The Evangelical Lutheran Church in Canada hereby recognizes the full authenticity of the ordained ministries of bishops, priests, and deacons presently existing within the Anglican Church of Canada, acknowledging its priests as pastors in the Church of God and its bishops as bishops and chief pastors exercising a ministry of episcope over the jurisdictional areas of the Anglican Church of Canada in which they preside.
The Anglican Church of Canada and the Evangelical Lutheran Church in Canada affirm each other's expression of episcopal ministry as a sign of continuity and unity in apostolic faith. We thus understand that the bishops of both churches are ordained for life service of the Gospel in the pastoral ministry of the historic episcopate, although tenure in office may be terminated by retirement, resignation or conclusion of term, subject to the constitutional provisions of the respective churches.
C. Declaration of Full Communion
We declare the Evangelical Lutheran Church in Canada and the Anglican Church of Canada to be in full communion.
As churches in full communion, we now commit ourselves:
to welcome persons ordained in either of our churches to the office of bishop, priest/pastor or deacon to serve, by invitation and in accordance with any regulations which may from time to time be in force, in that ministry in the receiving church without re-ordination;
to invite one another's bishops to participate in the laying on of hands at the ordination of bishops as a sign of the unity and continuity of the Church, and to invite pastors and priests to participate in the laying on of hands at the ordination of pastors or priests in each other's churches;
to consult with one another regarding developments in our understanding of the ministry of all the baptized, including the ordained ministry;
to work towards a common understanding of diaconal ministry;
to establish appropriate forms of collegial and conciliar consultation on significant matters of faith and order, mission and service;
to encourage regular consultation and collaboration among members of our churches at all levels, to promote the formulation and adoption of covenants for common work in mission and ministry, and to facilitate learning and exchange of ideas and information on theological, pastoral, and mission matters;
to establish a Joint Commission to nurture our growth in communion, to coordinate the implementation of this Declaration, and report to the decision-making bodies of both our churches;
to hold joint meetings of national, regional and local decision-making bodies wherever practicable, and
to continue to work together for the full visible unity of the whole Church of God.

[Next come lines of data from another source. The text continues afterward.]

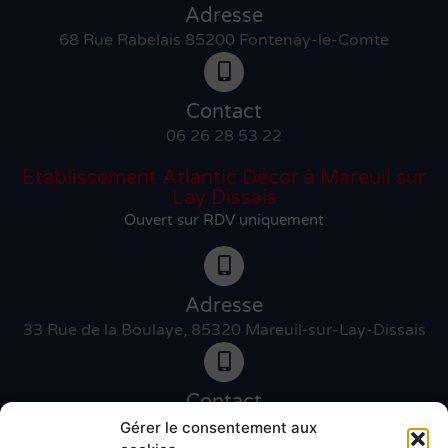
Adresse
68 Rue Rabelais 85200 Fontenay-le-Comte
Contact
06 26 28 53 22
Etablissement Atlantic Décor à Mareuil sur
Lay Dissais
Ouvert sur RDV uniquement
Adresse
33 Rue de la Boulaye, 85320 Mareuil-sur-Lay-Dissais
Contact
06 46 27 89 83
Gérer le consentement aux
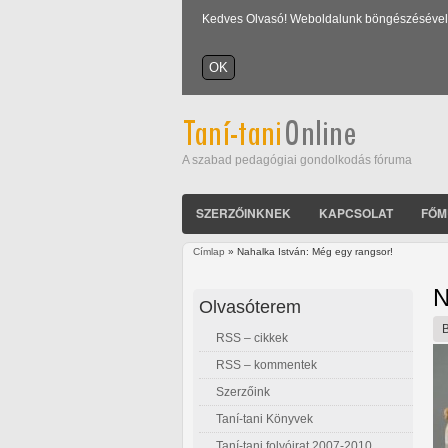
Kedves Olvasó! Weboldalunk böngészésével Ön
A szabad pedagógiai gondolkodás fóruma
SZERZŐINKNEK
KAPCSOLAT
FŐM
Címlap
» Nahalka István: Még egy rangsor!
Jelenlegi hely
N
Olvasóterem
RSS – cikkek
RSS – kommentek
Szerzőink
Taní-tani Könyvek
Taní-tani folyóirat 2007-2010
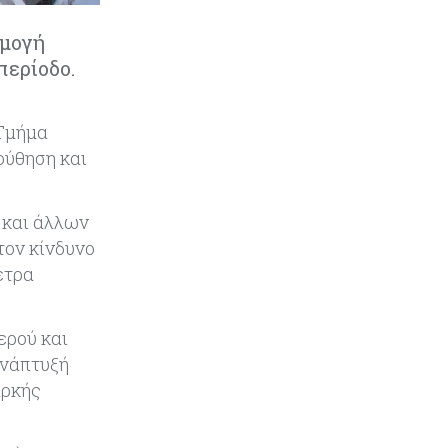
ρμογή
Κόσμος
08-08-2026
περίοδο.
Κρίσιμες πρώτες ύλες: Ο
ευρωπαϊκός χάρτης και οι
προκλήσεις
 Τμήμα
ούθηση και
Κόσμος
08-08-2026
Πόσα ξοδεύει ο Λευκός Οίκος – Το
κόστος λειτουργίας για
 και άλλων
προσωπικό, υποδομές και
ασφάλεια
τον κίνδυνο
έτρα
Market News
08-08-2026
Baker Tilly: Στην 7η θέση
ερού και
παγκοσμίως στις M&A μεσαίας
αγοράς
ανάπτυξή
αρκής
Κύπρος
08-08-2026
Πιο ισχυρό το κυπριακό διαβατήριο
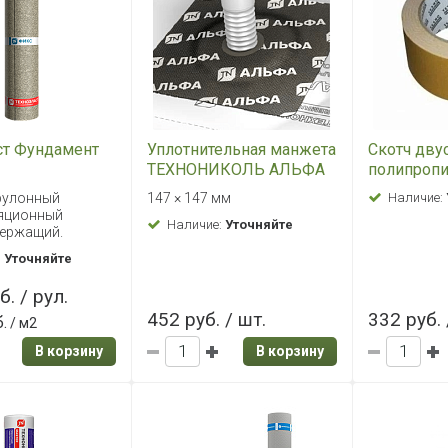
ст Фундамент
Уплотнительная манжета
Скотч дву
ТЕХНОНИКОЛЬ АЛЬФА
полипроп
ПРОТЕКТ XL
ТЕХНОНИК
рулонный
147 × 147 мм
Наличие:
25м
яционный
Наличие:
Уточняйте
ержащий.
:
Уточняйте
б. / рул.
452 руб. / шт.
332 руб. 
.
/ м2
В корзину
В корзину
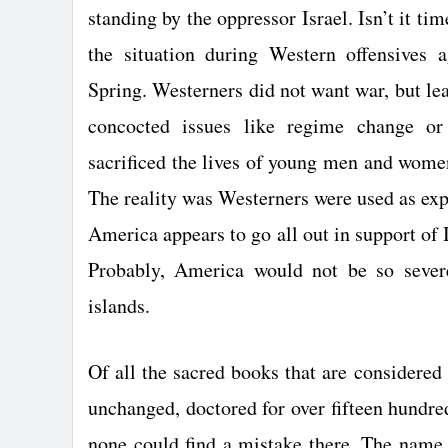
standing by the oppressor
Israel
. Isn’t it t
the situation during Western offensives 
Spring. Westerners did not want war, but lea
concocted issues like regime change 
sacrificed the lives of young men and wome
The reality was Westerners were used as exp
America
appears to go all out in support of
Probably,
America
would not be so severe
islands
.
Of all the sacred books that are considered
unchanged, doctored for over fifteen hundr
none could find a mistake there. The name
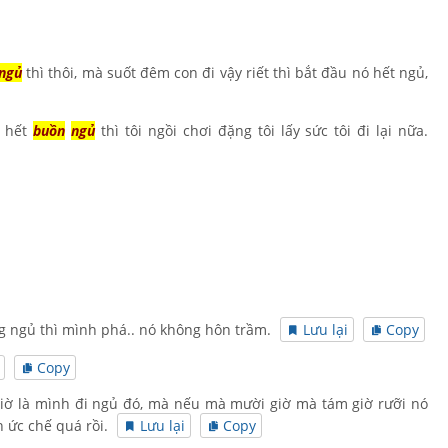
ngủ
thì thôi, mà suốt đêm con đi vậy riết thì bắt đầu nó hết ngủ,
ó hết
buồn
ngủ
thì tôi ngồi chơi đặng tôi lấy sức tôi đi lại nữa.
g ngủ thì mình phá.. nó không hôn trầm.
Lưu lại
Copy
Copy
 giờ là mình đi ngủ đó, mà nếu mà mười giờ mà tám giờ rưỡi nó
h ức chế quá rồi.
Lưu lại
Copy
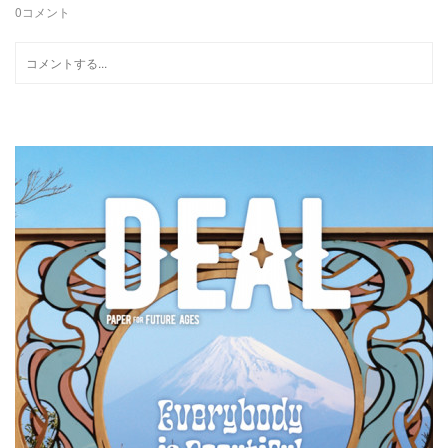
0
コメント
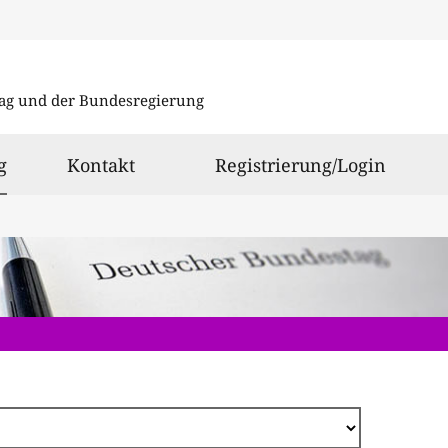
Direkt
zum
ag und der Bundesregierung
Inhalt
ausgewählt
g
Kontakt
Registrierung/Login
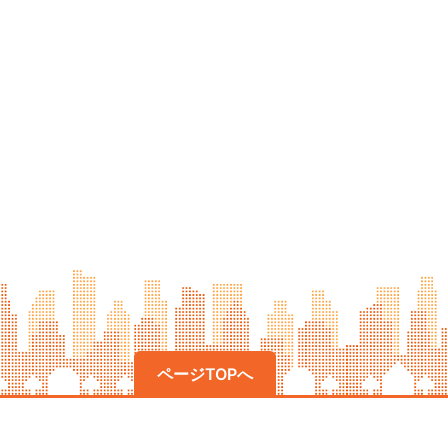
ページTOPへ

We rejoice in our Declaration as an expression of the visible unity of our churches in the one Body of Christ. We are ready to be co-workers with God in whatever tasks of mission serve the Gospel. We give glory to God for the gift of unity already ours in Christ, and we pray for the fuller realization of this gift in the entire Church.
Wording in sections A.2, 3, 4, 5; and C.1, 2, 3, 4, 5 is derived from The Porvoo Common Statement (October, 1992) © David Tustin and Tore Furberg. Published in 1993 by Church House Publishing for the Council for Christian Unity of the General Synod of the Church of England.
Wording in section B is derived from Concordat of Agreement between the Episcopal Church and the Evangelical Lutheran Church in America, rev. January 1997, published for study by the Office of Ecumenical Relations of the Episcopal Church.